En un escenario donde la urgencia se entrelaza con la ciencia, el futuro de la agricultura en la Unión Europea (UE) pende de un hilo. La propuesta de la Comisión sobre Plantas obtenidas con Nuevas Técnicas Genómicas (NGT) se erige como un faro de esperanza para el sector agrícola europeo, especialmente en España, donde la innovación genómica podría ser la clave para superar desafíos apremiantes.
La necesidad de un consenso entre los estados miembros y el Parlamento Europeo antes de las próximas elecciones en la UE añade presión al debate sobre la edición genética en la agricultura. La propuesta de la Comisión, que cuenta con el respaldo de la comunidad científica, se perfila como una oportunidad crucial para catalizar el desarrollo de nuevas variedades vegetales y permitir a los agricultores europeos suministrar alimentos y materias primas de manera sostenible.
En el marco del Diálogo Estratégico sobre el Futuro de la Agricultura en la UE, el próximo Consejo de Ministros el 23 de enero ofrece una ventana de oportunidad para destacar la importancia de las herramientas de edición genética. Es fundamental transmitir la necesidad de estos avances científicos para garantizar no solo la sostenibilidad de la agricultura, sino también unos ingresos dignos para los agricultores.
Herramientas de la edición genética
Al día siguiente, el 24 de enero, la Comisión de Medio Ambiente del Parlamento Europeo votará las enmiendas a la propuesta de NGT, incluyendo la innovadora técnica CRISPR. Esta votación presenta una oportunidad única para incorporar los avances científicos en la obtención de nuevas variedades vegetales, donde España destaca como líder mundial.

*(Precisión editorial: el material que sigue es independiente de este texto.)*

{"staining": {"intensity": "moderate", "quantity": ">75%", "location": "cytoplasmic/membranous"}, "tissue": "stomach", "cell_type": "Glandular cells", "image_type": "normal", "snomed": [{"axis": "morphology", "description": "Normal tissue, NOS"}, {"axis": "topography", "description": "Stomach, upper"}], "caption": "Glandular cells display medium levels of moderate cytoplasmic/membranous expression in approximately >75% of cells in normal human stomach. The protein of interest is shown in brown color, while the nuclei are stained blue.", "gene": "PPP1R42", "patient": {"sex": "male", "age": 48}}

La ciencia, incesante en su avance, se encuentra en una carrera contra el tiempo. Los retos que enfrenta la agricultura europea demandan una respuesta rápida y eficaz. La urgencia de trasladar los avances científicos al desarrollo de nuevas variedades de plantas es crítica. El campo español, en particular, necesita con premura herramientas asequibles para abordar el cambio climático y garantizar la sostenibilidad de la agricultura en el país.
La propuesta de la Comisión sobre NGT se alinea con el consenso científico, respaldada por una Carta Abierta firmada por 35 premios Nobel y más de 1000 científicos que instan al Parlamento Europeo a «rechazar la oscuridad del alarmismo anticientífico». La Agencia Europea de Seguridad Alimentaria (EFSA) también respalda estas técnicas, concluyendo que las plantas obtenidas mediante mutagénesis dirigida y cisgénesis no presentan peligros nuevos en comparación con las desarrolladas mediante mejora convencional.

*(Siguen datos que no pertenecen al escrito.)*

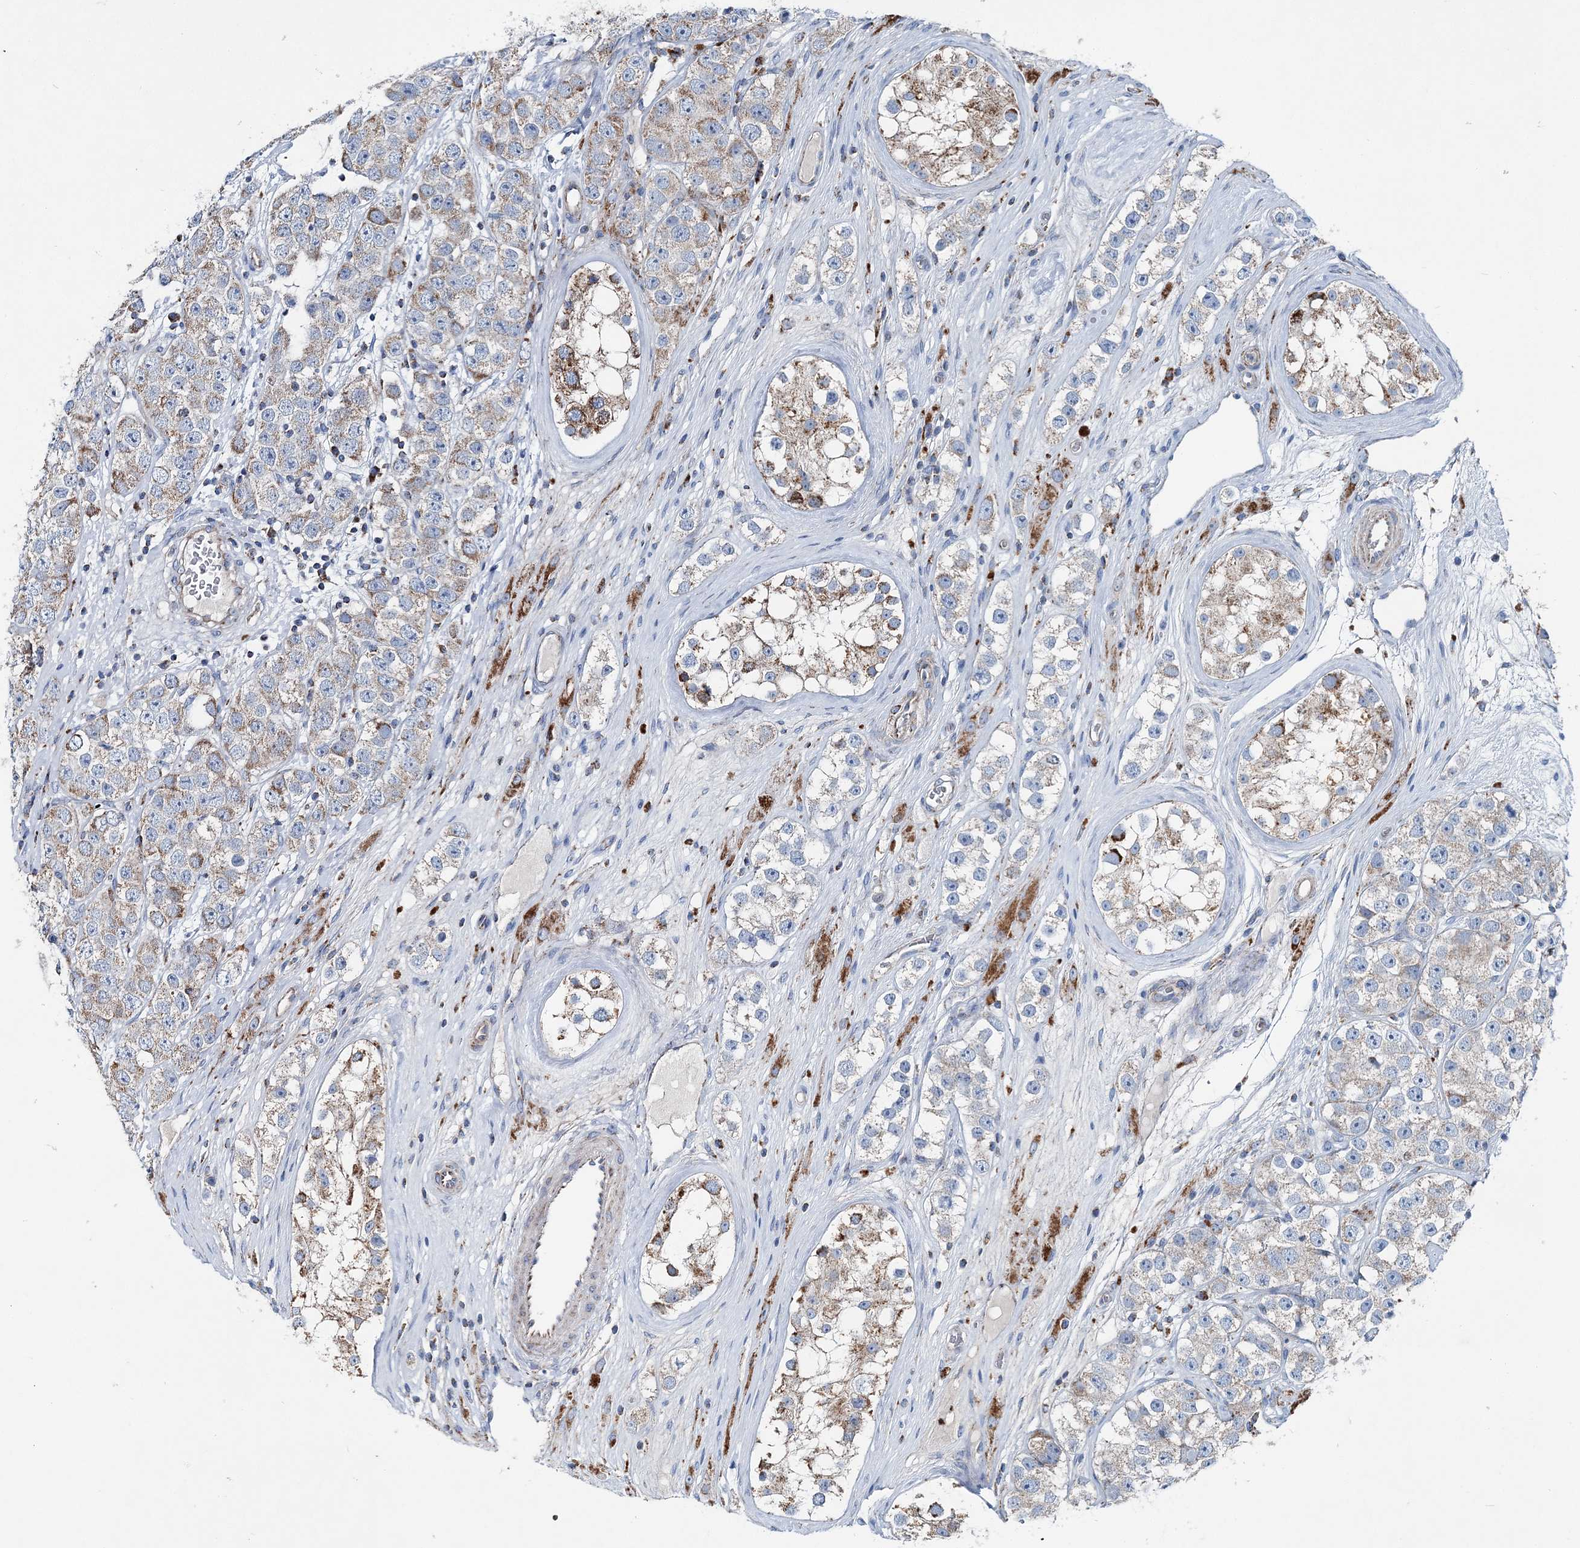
{"staining": {"intensity": "moderate", "quantity": "<25%", "location": "cytoplasmic/membranous"}, "tissue": "testis cancer", "cell_type": "Tumor cells", "image_type": "cancer", "snomed": [{"axis": "morphology", "description": "Seminoma, NOS"}, {"axis": "topography", "description": "Testis"}], "caption": "High-magnification brightfield microscopy of testis cancer stained with DAB (3,3'-diaminobenzidine) (brown) and counterstained with hematoxylin (blue). tumor cells exhibit moderate cytoplasmic/membranous expression is present in approximately<25% of cells. Nuclei are stained in blue.", "gene": "SPAG16", "patient": {"sex": "male", "age": 28}}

La estrategia europea «De la Granja a la Mesa» identifica específicamente estas nuevas técnicas, incluida la biotecnología, como seguras para los consumidores y el medio ambiente. Reconoce sus beneficios para aumentar la sostenibilidad de los sistemas agroalimentarios y contribuir a garantizar la seguridad alimentaria.
La regulación de estas técnicas no solo beneficia directamente al sector agrícola español, sino que también destaca el liderazgo del país en el desarrollo de variedades de cultivos de manera rápida y asequible. Esto permite a pequeñas y medianas empresas, así como a centros públicos de investigación, trabajar en la mejora de cultivos menos rentables económicamente. Es una oportunidad para subrayar el liderazgo de los investigadores y apoyar la colaboración público-privada, fundamental en la lucha contra el calentamiento global.

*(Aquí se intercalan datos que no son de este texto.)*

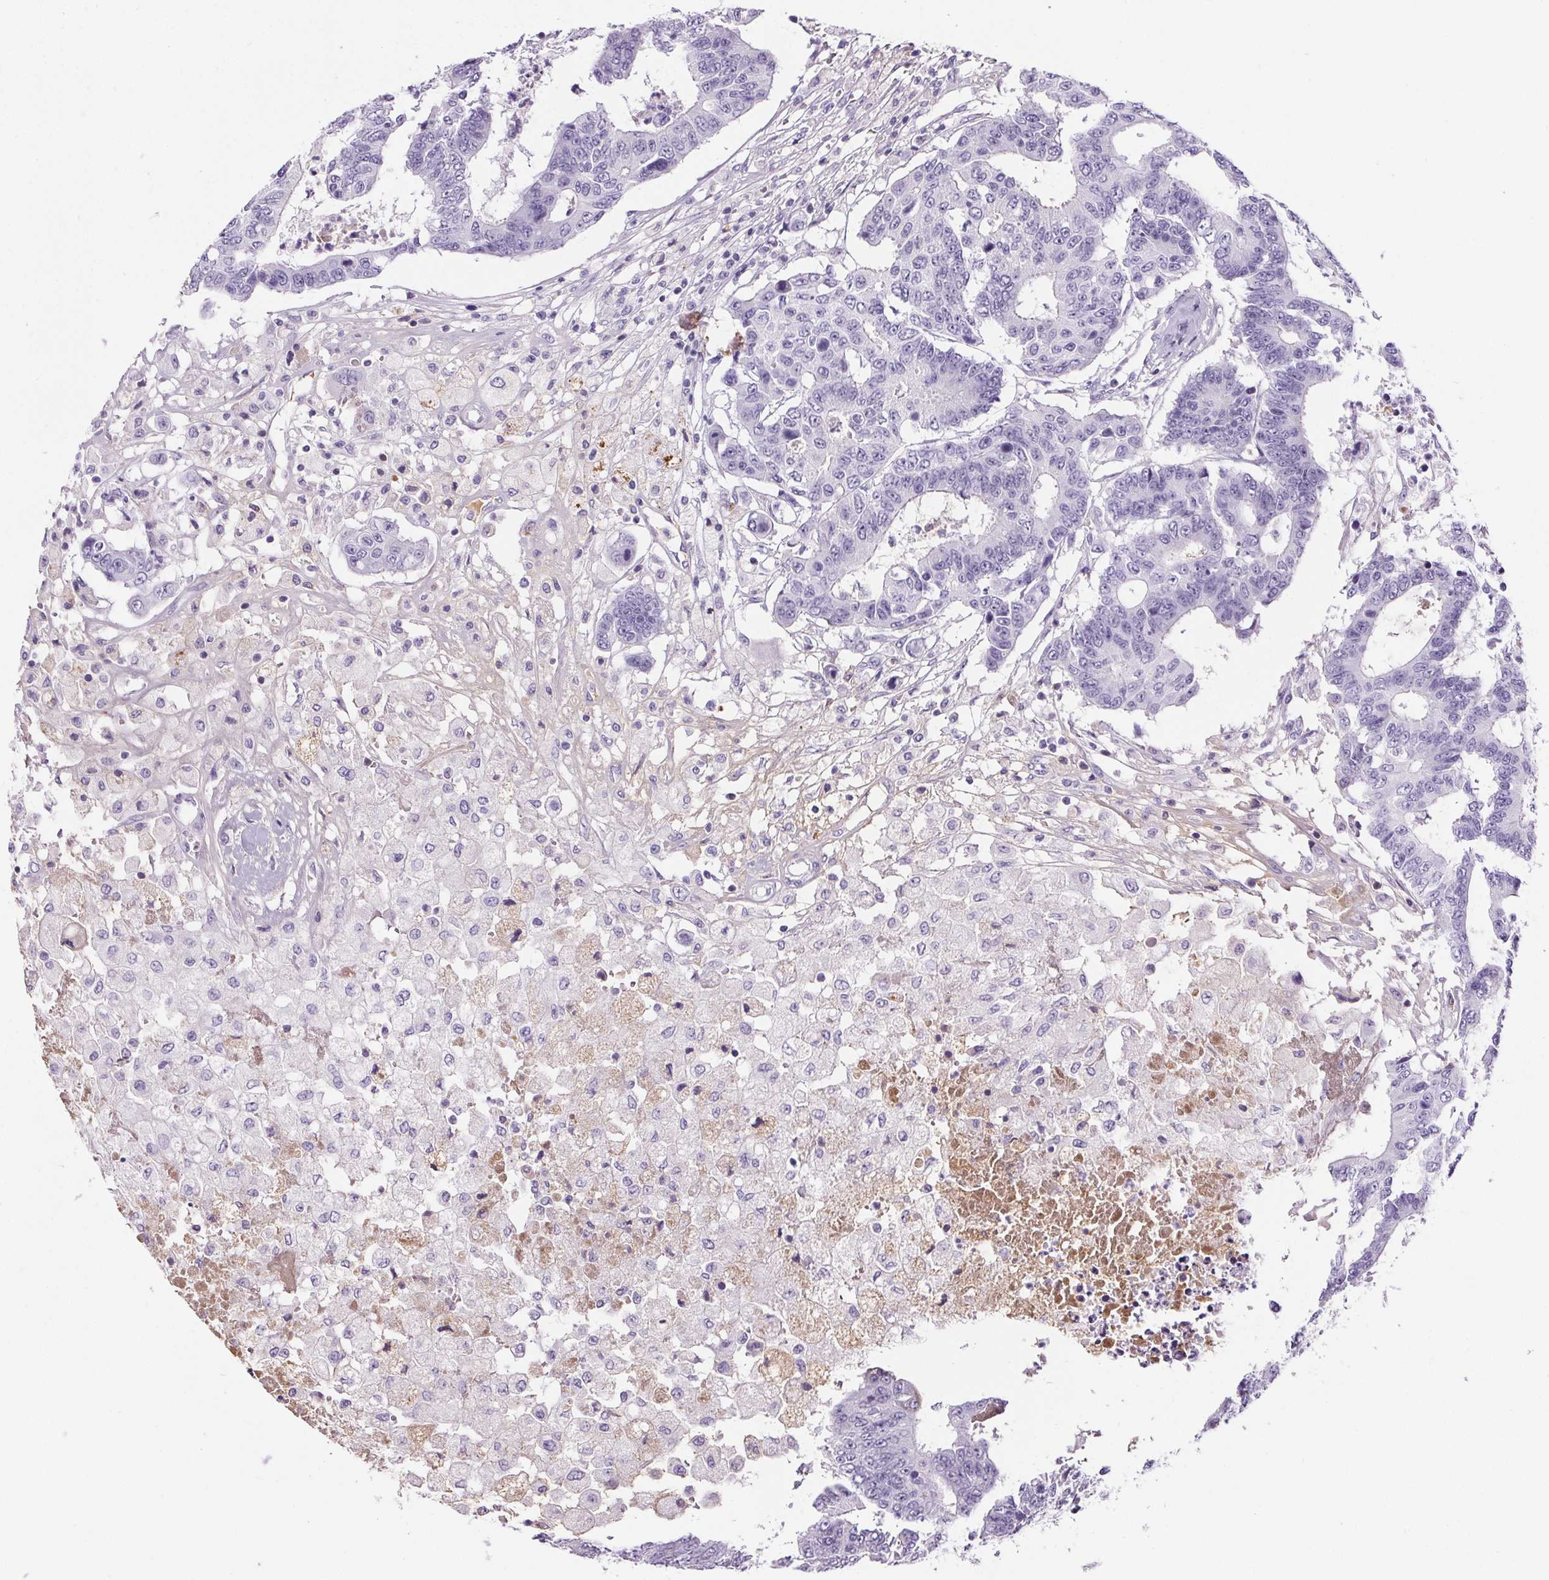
{"staining": {"intensity": "negative", "quantity": "none", "location": "none"}, "tissue": "colorectal cancer", "cell_type": "Tumor cells", "image_type": "cancer", "snomed": [{"axis": "morphology", "description": "Adenocarcinoma, NOS"}, {"axis": "topography", "description": "Colon"}], "caption": "Immunohistochemistry micrograph of human adenocarcinoma (colorectal) stained for a protein (brown), which demonstrates no expression in tumor cells.", "gene": "CD5L", "patient": {"sex": "female", "age": 48}}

Las entidades asociadas Anove, con más de 60 centros de I+D+i en España, destacan por reinvertir un 20% de su facturación en investigación y desarrollo. Su capacidad tecnológica y compromiso con los últimos avances científicos sitúan a España en una posición de liderazgo para afrontar los desafíos actuales y futuros en el ámbito agrícola. La ciencia habla claro, la edición genética es la herramienta clave para el progreso sostenible de la agricultura europea.